Paul Pettitt, an archaeologist at Durham University in England, also did not work on the new study. Hands were particularly important tools for ancient cultures, he told Science News. That may be why people wanted to use them as stencils. The stencils may have inspired the expansion of art to other subjects, he said.
“It wouldn’t take much to observe that if the hand could be depicted in outline, so could other things, like animals,” he told Science News.
Power Words
archaeology The study of human history and prehistory through the excavation of sites and the analysis of artifacts and other physical remains.
decay (for radioactive materials) The process whereby a radioactive isotope — which means a physically unstable form of some element — sheds energy and particles.
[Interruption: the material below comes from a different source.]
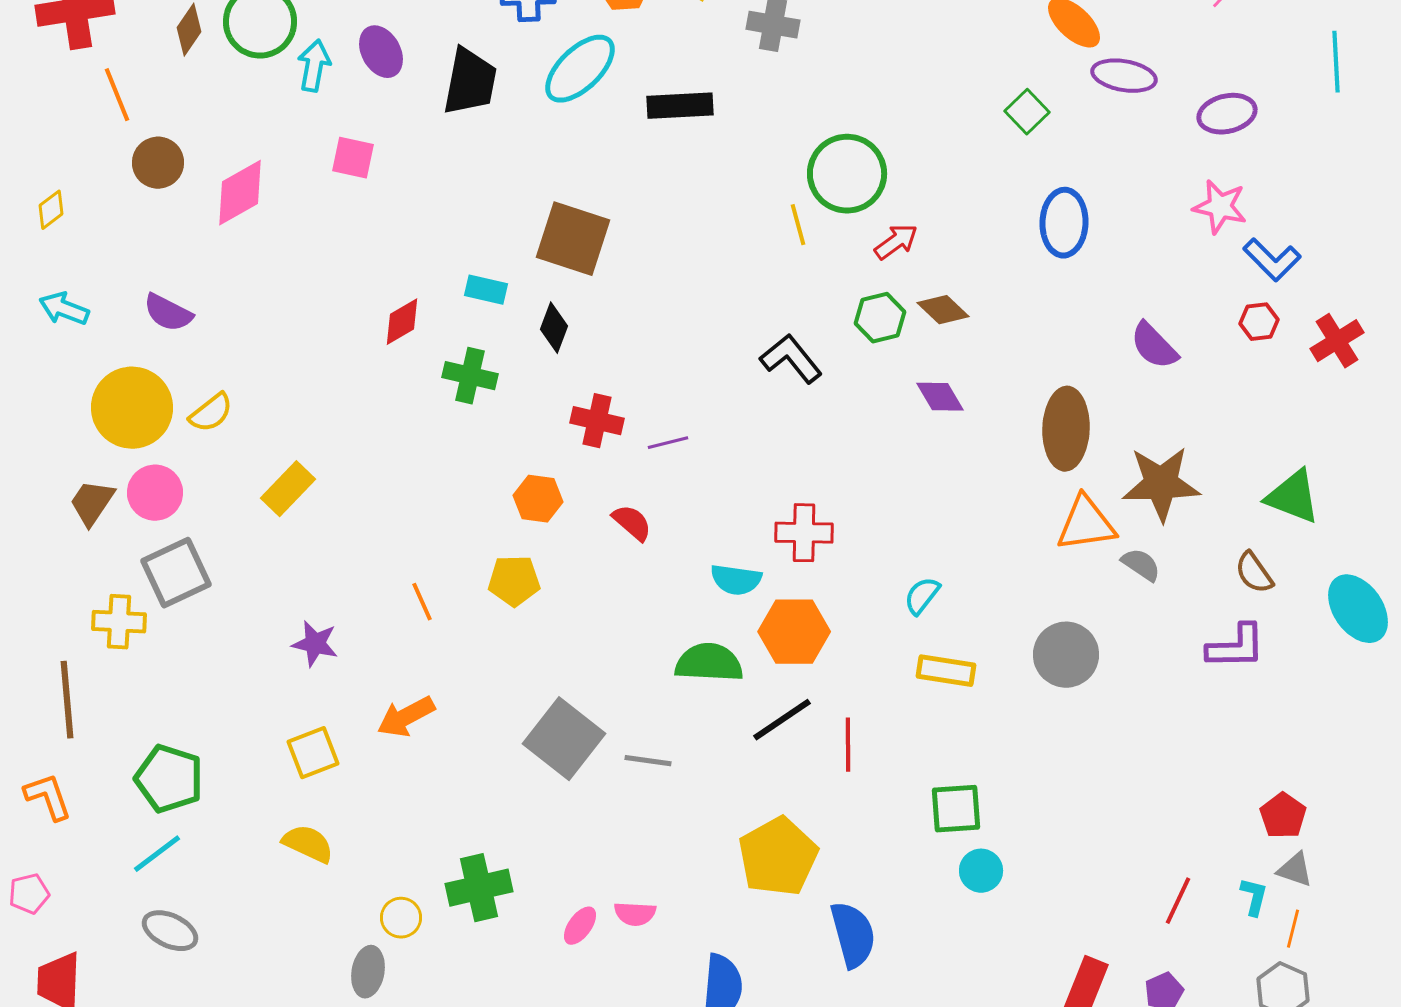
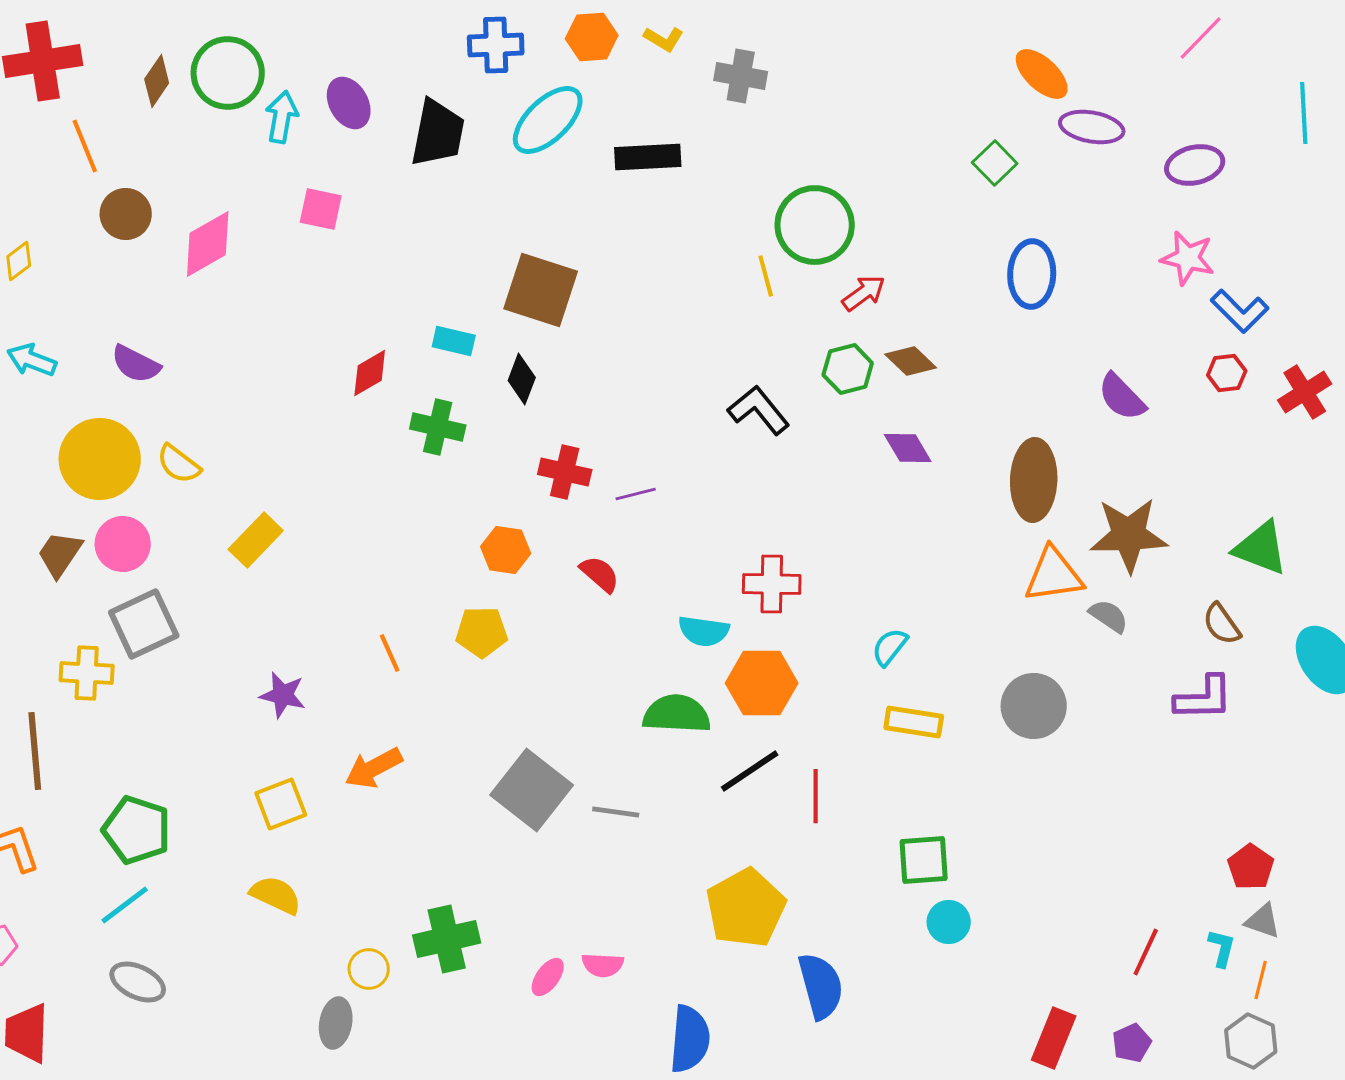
yellow semicircle: (211, 413) -> (179, 464), turned 75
In time, this shedding will transform the unstable element into a slightly different but stable element. For instance, uranium-238 (which is a radioactive, or unstable, isotope) decays to radium-222 (also a radioactive isotope), which decays to radon-222 (also radioactive), which decays to polonium-210 (also radioactive), which decays to lead-206 — which is stable. No further decay occurs. The rates of decay from one isotope to another can range from timeframes of less than a second to billions of years.
isotopes Different forms of an element that vary somewhat in weight (and potentially in lifetime). All have the same number of protons but different numbers neutrons in their nucleus. As a result, they also differ in mass.
mineral The crystal-forming substances, such as quartz, apatite, or various carbonates, that make up rock. Most rocks contain several different minerals mish-mashed together. A mineral usually is solid and stable at room temperatures and has a specific formula, or recipe (with atoms occurring in certain proportions) and a specific crystalline structure (meaning that its atoms are organized in certain regular three-dimensional patterns).
pigment A material, like the natural colorings in skin, that alter the light reflected off of an object or transmitted through it. The overall color of a pigment typically depends on which wavelengths of visible light it absorbs and which ones it reflects. For example, a red pigment tends to reflect red wavelengths of light very well and typically absorbs other colors. Pigment also is the term for chemicals that manufacturers use to tint paint.
radioactive An adjective that describes unstable elements, such as certain forms (isotopes) of uranium and plutonium. Such elements are said to be unstable because their nucleus sheds energy that is carried away by photons and/or and often one or more subatomic particles. This emission of energy is by a process known as radioactive decay.
stencil A picture or pattern that is created by temporarily holding a shape or cutout against a surface and then applying some paint or pigment along the internal or external edges of that shape or cutout. If paint is applied along the outside edges, the surface will depict the unpainted shape of the object, with sharply defined, clean internal edges. If a cutout is used, the painted shape will depict the pattern of the cutout, with sharply defined, clean external edges.
Stone Age A prehistoric period, lasting millions of years and ending tens of thousands of years ago, when weapons and tools were made of stone or of materials such as bone, wood, or horn.
subatomic Anything smaller than an atom, which is the smallest bit of matter that has all the properties of whatever chemical element it is (like hydrogen, iron or calcium).
uranium The largest naturally occurring element known. It’s called element 92, which refers to the number of protons in its nucleus. One form (isotope) is radioactive, which means it decays into smaller particles. The other form is stable.